Mary Pullen
Laurel Wayne-Nixon
Our staff team
Brianne Meikle
Anne-Catherine Bajard

Mary Pullen, Program Director

Laurel Wayne-Nixon, Operations Manager
Laurel moved to Vancouver in the summer of 2018 to do an internship with BCCIC. She had spent the previous year in Norway, busy with the first year of her Masters in International Environmental Studies. Prior to moving abroad, Laurel lived in Victoria and obtained a BA in Political Science and Environmental Studies from the University of Victoria. She was a cheerleader for 9 years and has an impressive house plant collection (of over 20 plants!). Laurel has a passion for bringing people together, often planning parties for the team and her friends. For fun, Laurel loves to cook, bake, and try new restaurants- she even has an Instagram account dedicated to food! Not to mention she has been known to write a murder mystery or two in her spare time.
Laurel is passionate about the intersection between policy, food, and environmental sustainability, and she wrote her Masters thesis on the barriers that environmentally-sustainable food businesses face. Laurel started working on SDG policy briefs during her internship at BCCIC and became fully immersed in the 2030 Agenda. She sees a powerful opportunity in the SDGs, and she is excited to continue building meaningful partnerships through BCCIC to achieve these goals.

Brianne Meikle, Communications Lead
Brianne joined BCCIC at the end of 2021 and has been ecstatic to work alongside those within and beyond our network making transformative change towards sustainable development. She’s honoured to contribute to global cooperation through public engagement, member engagement, and the many other areas she focuses on as BCCIC’s Communications Lead. Brianne lives and works as a guest on the unceded territory of the xʷməθkʷəy̓əm, səlil̓ilw̓ətaʔɬ and Skwxwú7mesh First Nations in what is now referred to as East Vancouver. She’s passionate about environmental stewardship, reconciliation, corporate responsibility, migrant labour, food sovereignty and so much more. She loves rock climbing, propagating plants, and playing outdoors.
Brianne has supported social justice and environmental organizations with communications, community engagement, project management, research, and policy analysis for almost a decade. She holds a Bachelor of Arts Honours in both International Development and Anthropology and a Master of Environmental Studies. A lifelong learner, Brianne is always eager to build on her understanding and application of intersectional, decolonial, and solidarity-informed ways of being and working. She welcomes an email or the opportunity to connect over coffee (with strong preference for an oat milk cappuccino).

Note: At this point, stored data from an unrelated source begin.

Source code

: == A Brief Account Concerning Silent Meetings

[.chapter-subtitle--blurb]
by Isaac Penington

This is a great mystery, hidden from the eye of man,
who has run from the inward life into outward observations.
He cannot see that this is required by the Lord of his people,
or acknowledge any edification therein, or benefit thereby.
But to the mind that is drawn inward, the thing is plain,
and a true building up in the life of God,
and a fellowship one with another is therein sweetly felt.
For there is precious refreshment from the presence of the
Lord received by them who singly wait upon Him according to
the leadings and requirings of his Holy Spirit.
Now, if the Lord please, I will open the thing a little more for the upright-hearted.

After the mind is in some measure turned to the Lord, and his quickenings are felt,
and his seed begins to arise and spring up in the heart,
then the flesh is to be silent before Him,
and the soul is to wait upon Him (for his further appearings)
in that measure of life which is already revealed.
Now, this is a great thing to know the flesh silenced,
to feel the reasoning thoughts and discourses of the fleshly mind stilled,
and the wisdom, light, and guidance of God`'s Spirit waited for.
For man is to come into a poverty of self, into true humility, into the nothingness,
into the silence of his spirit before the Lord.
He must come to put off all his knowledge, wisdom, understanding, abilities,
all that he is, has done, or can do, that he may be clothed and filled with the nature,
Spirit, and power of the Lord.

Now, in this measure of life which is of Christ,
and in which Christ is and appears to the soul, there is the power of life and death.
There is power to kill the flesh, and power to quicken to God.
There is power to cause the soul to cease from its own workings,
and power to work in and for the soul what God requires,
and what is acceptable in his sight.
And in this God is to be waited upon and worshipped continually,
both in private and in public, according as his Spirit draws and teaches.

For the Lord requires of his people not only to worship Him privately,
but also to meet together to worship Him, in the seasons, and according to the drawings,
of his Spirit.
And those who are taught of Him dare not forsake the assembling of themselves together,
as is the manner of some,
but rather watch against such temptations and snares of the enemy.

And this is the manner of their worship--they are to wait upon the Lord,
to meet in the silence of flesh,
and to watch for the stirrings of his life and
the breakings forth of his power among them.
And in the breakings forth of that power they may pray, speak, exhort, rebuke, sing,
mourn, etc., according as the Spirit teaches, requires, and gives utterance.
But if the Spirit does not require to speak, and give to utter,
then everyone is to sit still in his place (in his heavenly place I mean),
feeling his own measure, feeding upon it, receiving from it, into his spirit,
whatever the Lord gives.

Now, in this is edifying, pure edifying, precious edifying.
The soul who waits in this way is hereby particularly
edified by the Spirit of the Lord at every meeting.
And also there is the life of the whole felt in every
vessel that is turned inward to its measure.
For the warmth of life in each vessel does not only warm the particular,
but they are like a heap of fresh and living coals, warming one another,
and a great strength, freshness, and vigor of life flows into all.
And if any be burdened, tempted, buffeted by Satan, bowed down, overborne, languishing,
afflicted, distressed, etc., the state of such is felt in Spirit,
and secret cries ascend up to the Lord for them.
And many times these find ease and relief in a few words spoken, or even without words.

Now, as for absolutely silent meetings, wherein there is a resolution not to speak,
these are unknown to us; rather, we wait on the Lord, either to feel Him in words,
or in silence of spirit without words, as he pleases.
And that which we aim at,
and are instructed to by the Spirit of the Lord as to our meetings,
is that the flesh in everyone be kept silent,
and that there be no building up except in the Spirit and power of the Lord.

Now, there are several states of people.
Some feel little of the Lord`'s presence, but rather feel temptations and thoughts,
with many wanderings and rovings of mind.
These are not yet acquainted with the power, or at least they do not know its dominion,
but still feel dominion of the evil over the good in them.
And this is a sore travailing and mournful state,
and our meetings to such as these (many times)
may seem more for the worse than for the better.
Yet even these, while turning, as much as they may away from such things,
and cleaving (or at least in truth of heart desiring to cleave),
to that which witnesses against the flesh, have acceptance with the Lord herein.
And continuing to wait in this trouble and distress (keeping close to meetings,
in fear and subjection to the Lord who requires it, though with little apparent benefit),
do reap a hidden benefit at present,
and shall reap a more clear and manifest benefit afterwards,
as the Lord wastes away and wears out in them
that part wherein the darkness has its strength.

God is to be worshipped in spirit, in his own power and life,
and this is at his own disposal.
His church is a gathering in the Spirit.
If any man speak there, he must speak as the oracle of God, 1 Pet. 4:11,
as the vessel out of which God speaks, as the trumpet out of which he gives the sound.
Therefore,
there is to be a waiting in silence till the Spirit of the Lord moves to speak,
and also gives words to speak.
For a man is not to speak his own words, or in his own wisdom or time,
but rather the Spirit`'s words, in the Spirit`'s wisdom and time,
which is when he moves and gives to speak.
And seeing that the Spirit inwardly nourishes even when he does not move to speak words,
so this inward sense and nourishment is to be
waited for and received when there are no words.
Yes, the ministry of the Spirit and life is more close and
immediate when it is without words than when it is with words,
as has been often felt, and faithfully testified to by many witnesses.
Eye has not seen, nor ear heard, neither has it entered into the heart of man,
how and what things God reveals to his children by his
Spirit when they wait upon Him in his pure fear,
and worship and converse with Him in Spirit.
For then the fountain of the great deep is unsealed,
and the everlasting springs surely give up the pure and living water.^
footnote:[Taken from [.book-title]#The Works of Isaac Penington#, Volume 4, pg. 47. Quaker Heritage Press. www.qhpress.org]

Anne-Catherine Bajard, Executive Director
Anne-Catherine joined BCCIC in the position of Executive Director in May 2021. She comes from a background of activism and alliance with feminist, intersectional, indigenous and community development movements in Latin America, West Africa and Canada. She has accrued over twenty years of experience leading programs for Oxfam International, Crossroads International, International Media Support, and BC’s Justice Education Society among others. She has further managed university international cooperation projects at the University of Victoria.
Anne-Catherine’s journey began as a youth activist and continues as such, with an ever-increasing commitment to intergenerational and intersectional approaches. She believes in continuous learning, and credits the Indigenous Peoples of the Amazon, the domestic workers’ movement of Bolivia, the youths of Liberia and community economic development initiatives in Western Canada for helping shape her vision.
Anne-Catherine is a long-time member of BCCIC and was a member of the Board in earlier years in representation of Crossroads International. She was a founding member of the Canadian Community Economic Development Network’s International Committee. She is committed to the development of local and global partnerships and alliances, and recently applied this to her work on Oxfam’s Knowledge for Impact Team.